Donald Trump could not make it to a ceremony honoring these men because of a light drizzle. Shameful!

Kathryn Kleekamp
Sandwich, Mass.

To the Editor:

It comes as no surprise that during his trip to Europe, President Trump — so ignorant of the history of his country, so indifferent to the exertions and sacrifices of its soldiers, so oblivious to the costs of war and the blessings of peace, so padded, pomaded and pampered — could not be bothered to attend a memorial service at the Aisne-Marne American Cemetery or the subsequent Paris Peace Forum.
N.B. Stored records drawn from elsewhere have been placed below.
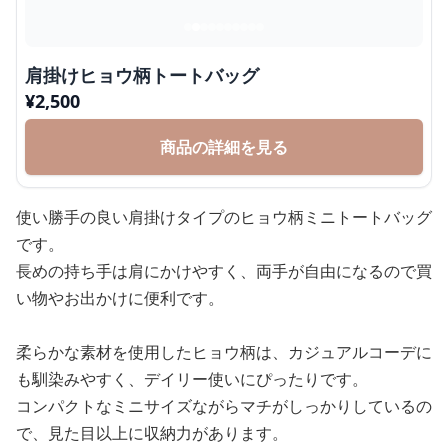
肩掛けヒョウ柄トートバッグ
¥
2,500
商品の詳細を見る
使い勝手の良い肩掛けタイプのヒョウ柄ミニトートバッグ
です。
長めの持ち手は肩にかけやすく、両手が自由になるので買
い物やお出かけに便利です。
柔らかな素材を使用したヒョウ柄は、カジュアルコーデに
も馴染みやすく、デイリー使いにぴったりです。
コンパクトなミニサイズながらマチがしっかりしているの
で、見た目以上に収納力があります。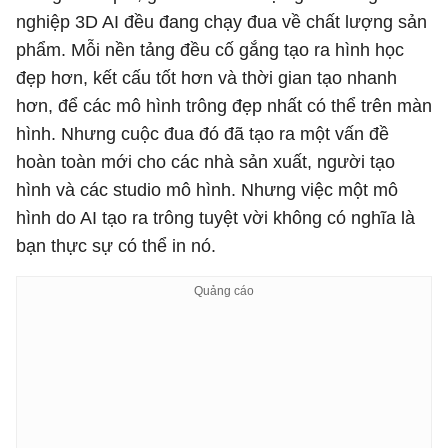
nghiệp 3D AI đều đang chạy đua về chất lượng sản
phẩm. Mỗi nền tảng đều cố gắng tạo ra hình học
đẹp hơn, kết cấu tốt hơn và thời gian tạo nhanh
hơn, để các mô hình trông đẹp nhất có thể trên màn
hình. Nhưng cuộc đua đó đã tạo ra một vấn đề
hoàn toàn mới cho các nhà sản xuất, người tạo
hình và các studio mô hình. Nhưng việc một mô
hình do AI tạo ra trông tuyệt vời không có nghĩa là
bạn thực sự có thể in nó.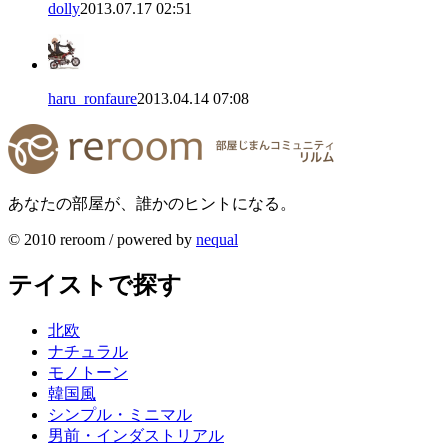
dolly
2013.07.17 02:51
haru_ronfaure
2013.04.14 07:08
あなたの部屋が、誰かのヒントになる。
© 2010 reroom / powered by
nequal
テイストで探す
北欧
ナチュラル
モノトーン
韓国風
シンプル・ミニマル
男前・インダストリアル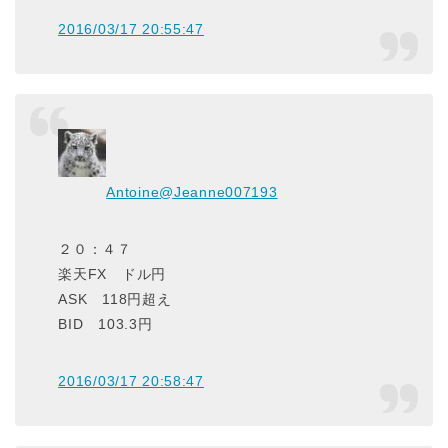
2016/03/17 20:55:47
Antoine
@Jeanne007193
２０：４７
楽天FX ドル円
ASK 118円超え
BID 103.3円
2016/03/17 20:58:47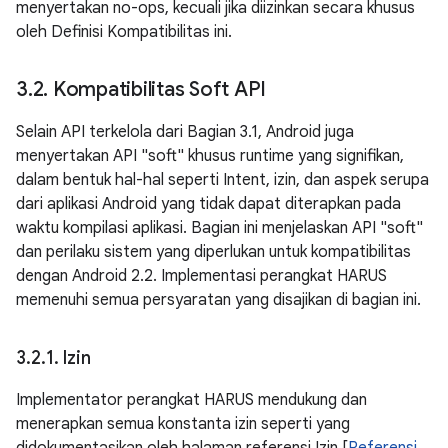
menyertakan no-ops, kecuali jika diizinkan secara khusus
oleh Definisi Kompatibilitas ini.
3
.
2
.
Kompatibilitas Soft API
Selain API terkelola dari Bagian 3.1, Android juga
menyertakan API "soft" khusus runtime yang signifikan,
dalam bentuk hal-hal seperti Intent, izin, dan aspek serupa
dari aplikasi Android yang tidak dapat diterapkan pada
waktu kompilasi aplikasi. Bagian ini menjelaskan API "soft"
dan perilaku sistem yang diperlukan untuk kompatibilitas
dengan Android 2.2. Implementasi perangkat HARUS
memenuhi semua persyaratan yang disajikan di bagian ini.
3
.
2
.
1
.
Izin
Implementator perangkat HARUS mendukung dan
menerapkan semua konstanta izin seperti yang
And it was just as well: He would have had nothing thoughtful to offer at the conference on peace, and the presence of someone to whom self-sacrifice is so utterly alien would have mocked the patriotism, devotion and suffering of the men who died for their country in France.

S.R. Sturm
The writer is a retired Air Force colonel.

To the Editor:

This Veterans Day should remind us of the horror of war and rededicate ourselves to finding peace. My own great-uncle, Ira Pitzer, was killed just eight days before the armistice in 1918.

World War I should have been the last one. Surely the soldiers who fought so valiantly deserved a lasting peace. But it never came, as so many wars have taken place since.
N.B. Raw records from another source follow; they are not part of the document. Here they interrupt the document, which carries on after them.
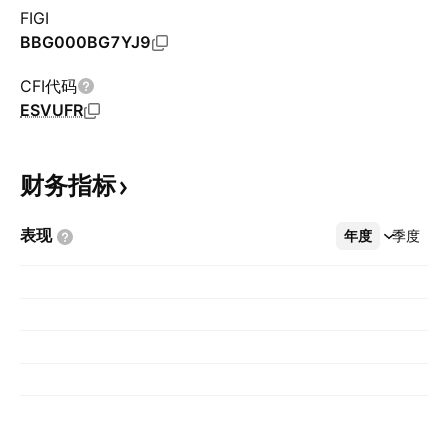
FIGI
BBG000BG7YJ9
CFI代码
ESVUFR
财务指标
表现
年度
更多
季度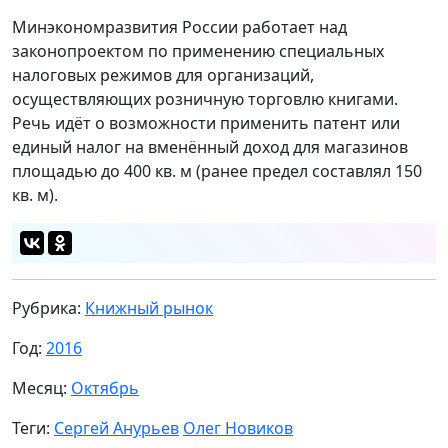
Минэкономразвития России работает над
законопроектом по применению специальных
налоговых режимов для организаций,
осуществляющих розничную торговлю книгами.
Речь идёт о возможности применить патент или
единый налог на вменённый доход для магазинов
площадью до 400 кв. м (ранее предел составлял 150
кв. м).
Рубрика:
Книжный рынок
Год:
2016
Месяц:
Октябрь
Теги:
Сергей Анурьев
Олег Новиков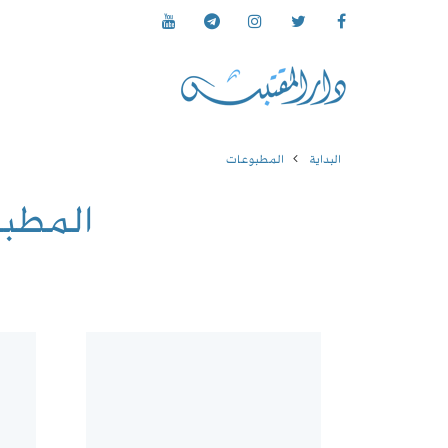
البداية
المطبوعات
المطب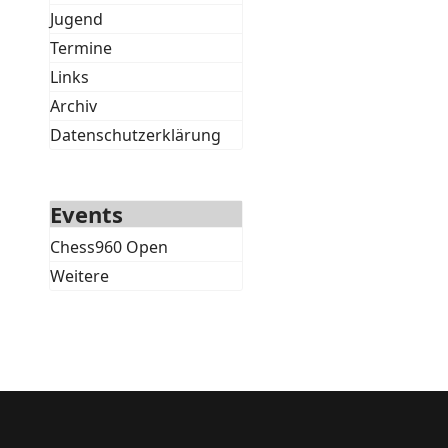
Jugend
Termine
Links
Archiv
Datenschutzerklärung
Events
Chess960 Open
Weitere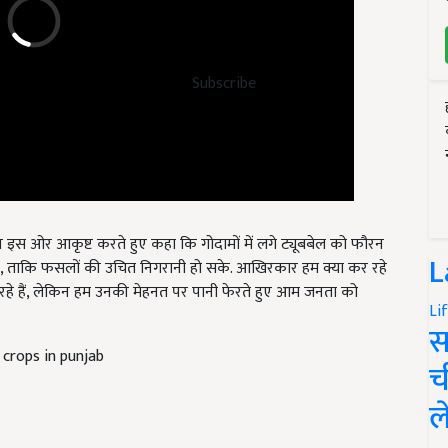
Subscribe
न इस ओर आकृष्ट करते हुए कहा कि गोदामों में लगे ट्यूबबेल को फौरन
ए, ताकि फसलों की उचित निगरानी हो सके. आखिरकार हम क्या कर रहे
L
 रहे हैं, लेकिन हम उनकी मेहनत पर पानी फेरते हुए आम जनता को
Li
स
 crops in punjab
च
ल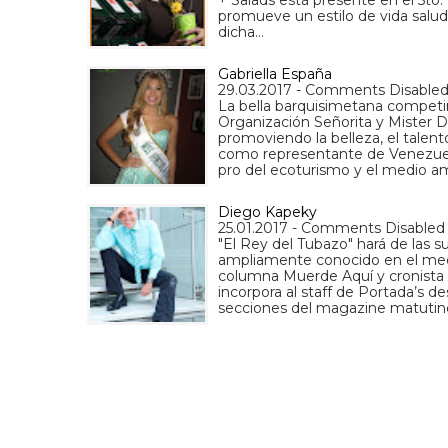
promueve un estilo de vida salud
dicha…
Gabriella España
29.03.2017 - Comments Disable
La bella barquisimetana competir
Organización Señorita y Mister 
promoviendo la belleza, el talent
como representante de Venezuela
pro del ecoturismo y el medio a
Diego Kapeky
25.01.2017 - Comments Disabled
"El Rey del Tubazo" hará de las 
ampliamente conocido en el medio
columna Muerde Aquí y cronista 
incorpora al staff de Portada’s d
secciones del magazine matutin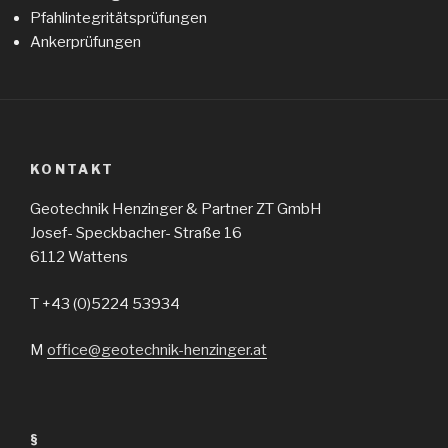
Pfahlintegritätsprüfungen
Ankerprüfungen
KONTAKT
Geotechnik Henzinger & Partner ZT GmbH
Josef- Speckbacher- Straße 16
6112 Wattens
T +43 (0)5224 53934
M
office@geotechnik-henzinger.at
§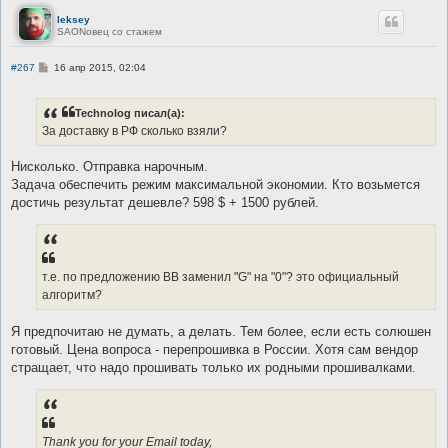
е
leksey
SAONовец со стажем
С
#267
16 апр 2015, 02:04
о
о
б
Technolog писал(а):
щ
е
За доставку в РФ сколько взяли?
н
и
е
Нисколько. Отправка нарочным.
Задача обеспечить режим максимальной экономии. Кто возьмется
достичь результат дешевле? 598 $ + 1500 рублей.
т.е. по предложению ВВ заменил "G" на "0"? это официальный
алгоритм?
Я предпочитаю не думать, а делать. Тем более, если есть солюшен
готовый. Цена вопроса - перепрошивка в России. Хотя сам вендор
стращает, что надо прошивать только их родными прошивалками.
Thank you for your Email today,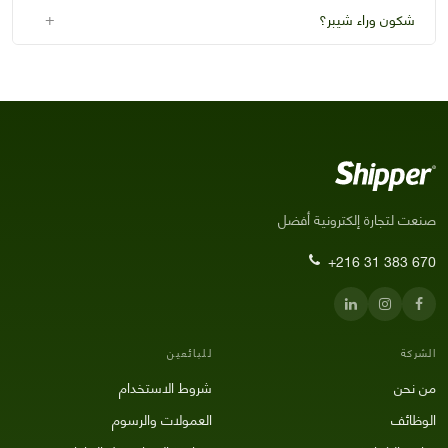
+
شكون وراء شيبر؟
صنعت لتجارة إلكترونية أفضل
+216 31 383 670
الشركة
للبائعين
من نحن
شروط الاستخدام
الوظائف
العمولات والرسوم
It is the Lost Peace. The best way to honor their sacrifice is to find that peace and freedom for all people.

As we mark the 100th anniversary of the armistice, there is still immense suffering from war. The civil conflict in Yemen has led to the worst humanitarian crisis on the globe. The United Nations World Food Program says about two-thirds of the population lives in hunger.

We must all start with recognizing the futility and destructive nature of war. On this 100th anniversary of the armistice, let’s remember what they fought for, a lasting peace. We must never give up on that dream.

William Lambers
The writer is co-author, with the World Food Program, of “Ending World Hunger.”